对图片做透视变换，borderMode=cv2.BORDER_REFLECT,# 对称法，以图像边缘为轴进行对称填充

# -*- coding:utf-8 -*-
import cv2
import numpy as np

# class wraper():
#     def __init__(self):

def rad(x):#弧度，角度数×﹙π/180°﹚
    return x * np.pi / 180

def rotate_3(img, angle_vari=30):
    w, h = img.shape[0:2]
    fov = 42
    # anglex = np.random.uniform(-angle_vari, angle_vari)
    # angley = np.random.uniform(-angle_vari, angle_vari)
    # anglez = np.random.uniform(-angle_vari + 10, angle_vari - 10)
    anglex = -60# plan angle
    angley = -3.5 # align left-right
    anglez = 5
    #tan（FOV/ 2） = （实际视场宽度 / 2） / 实际视距 = （底片宽度 / 2） / 焦距
    # 镜头与图像间的距离，21为半可视角，算z的距离是为了保证在此可视角度下恰好显示整幅图像
    z = np.sqrt(w ** 2 + h ** 2) / 2 / np.tan(rad(fov / 2))
    # 齐次变换矩阵
    rx = np.array([[1, 0, 0, 0],
                   [0, np.cos(rad(anglex)), -np.sin(rad(anglex)), 0],
                   [0, -np.sin(rad(anglex)), np.cos(rad(anglex)), 0, ],
                   [0, 0, 0, 1]], np.float32)

    ry = np.array([[np.cos(rad(angley)), 0, np.sin(rad(angley)), 0],
                   [0, 1, 0, 0],
                   [-np.sin(rad(angley)), 0, np.cos(rad(angley)), 0, ],
                   [0, 0, 0, 1]], np.float32)

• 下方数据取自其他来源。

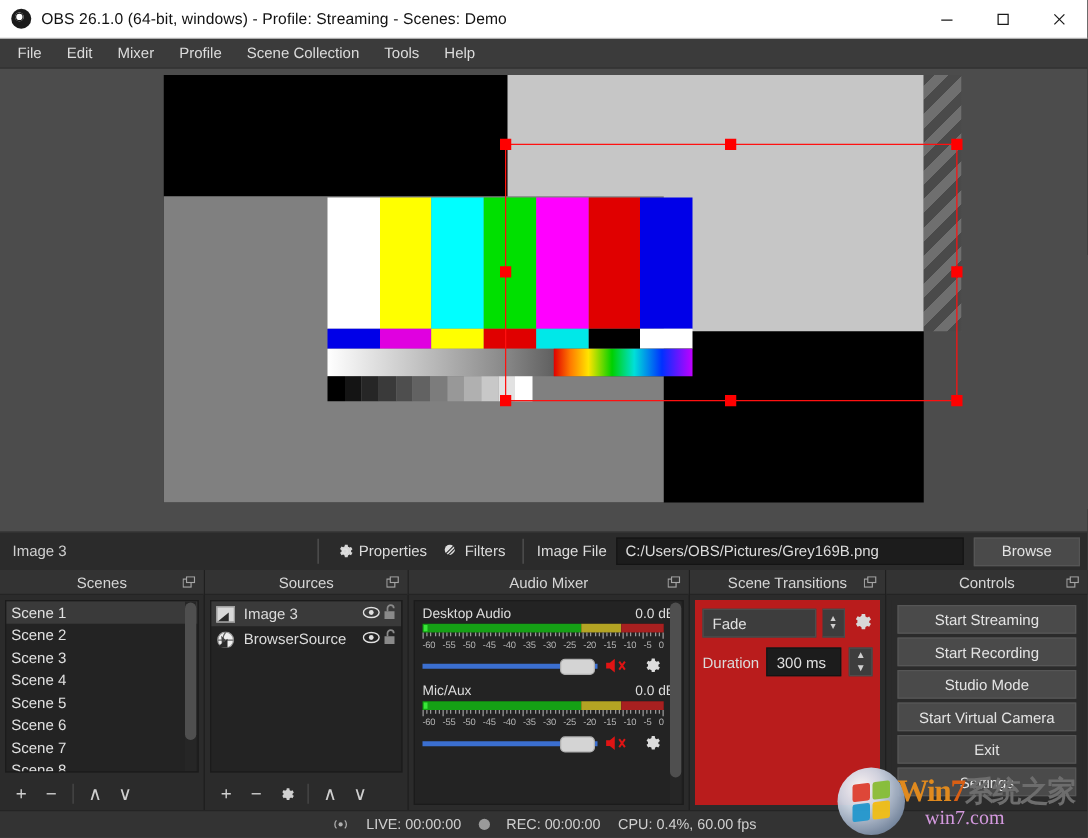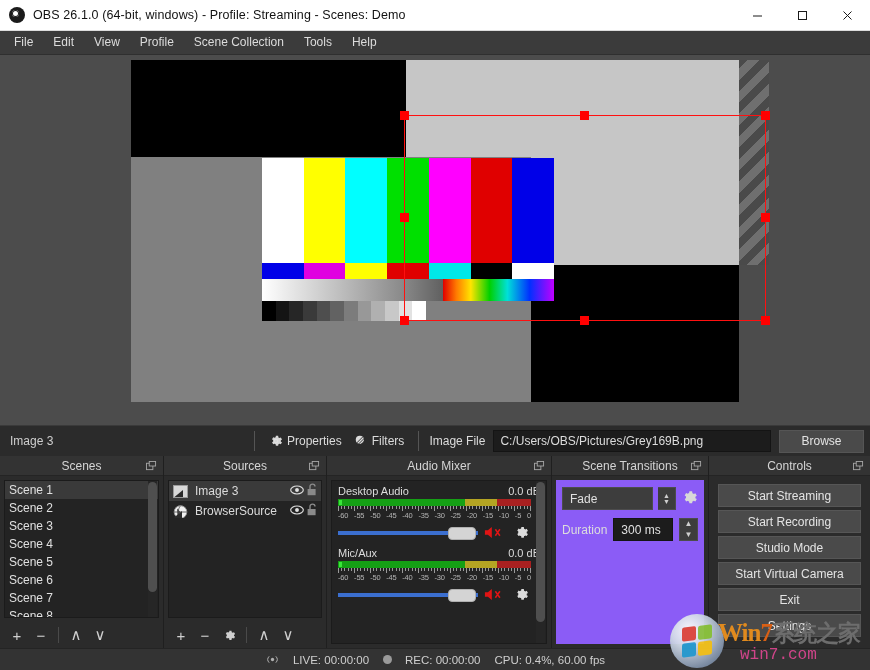"View" div.menu-item { text: View -> Mixer }
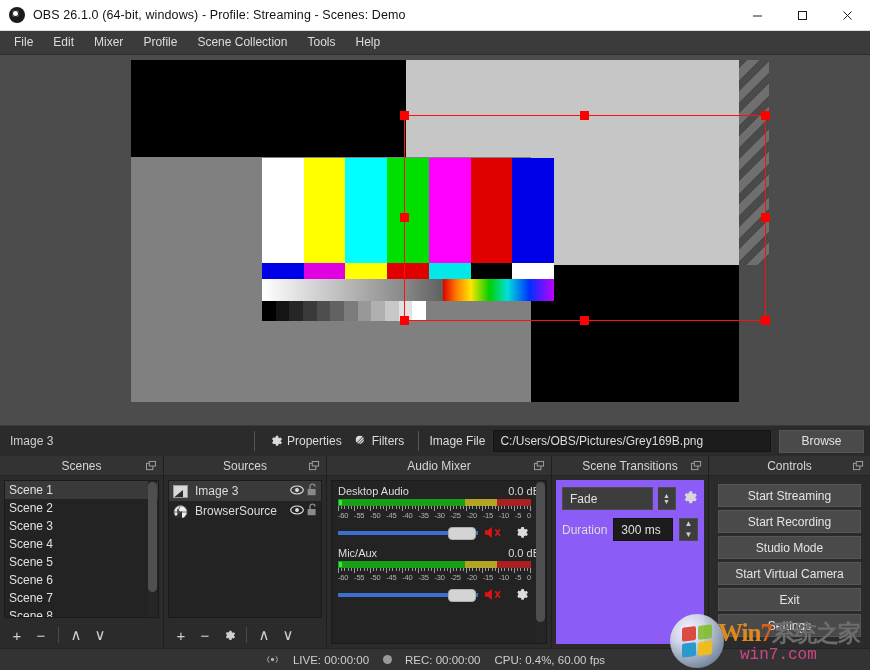"Fade" div.dock-body { background: #8b5cf6 -> #b91c1c }
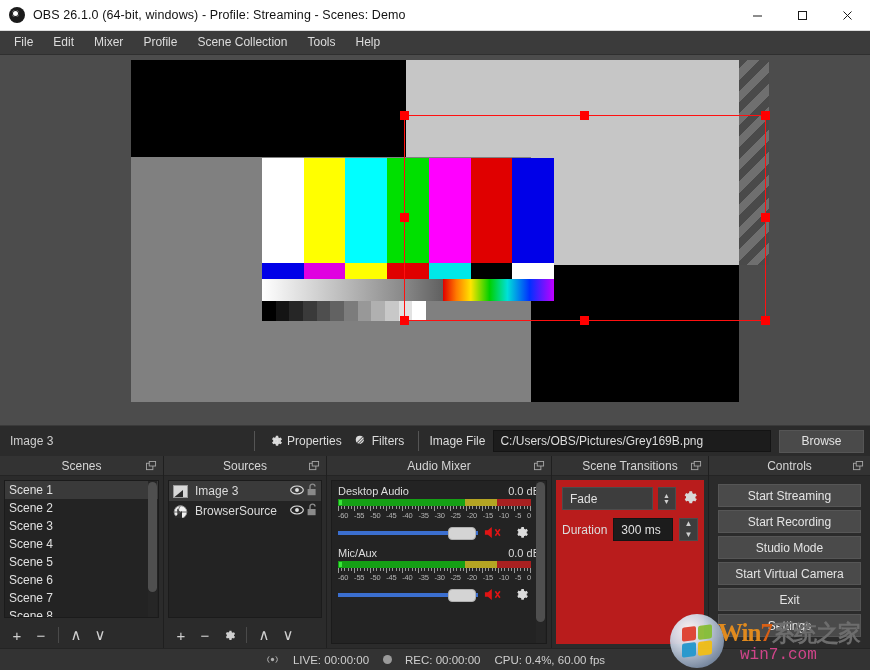"win7.com" .wm-url { color: #ec4899 -> #f0abfc; font-family: Liberation Mono, monospace -> Liberation Serif, serif }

    rz = np.array([[np.cos(rad(anglez)), np.sin(rad(anglez)), 0, 0],
                   [-np.sin(rad(anglez)), np.cos(rad(anglez)), 0, 0],
                   [0, 0, 1, 0],
                   [0, 0, 0, 1]], np.float32)
    r = rx.dot(ry).dot(rz)
    # 四对点的生成
    pcenter = np.array([h / 2, w / 2, 0, 0], np.float32)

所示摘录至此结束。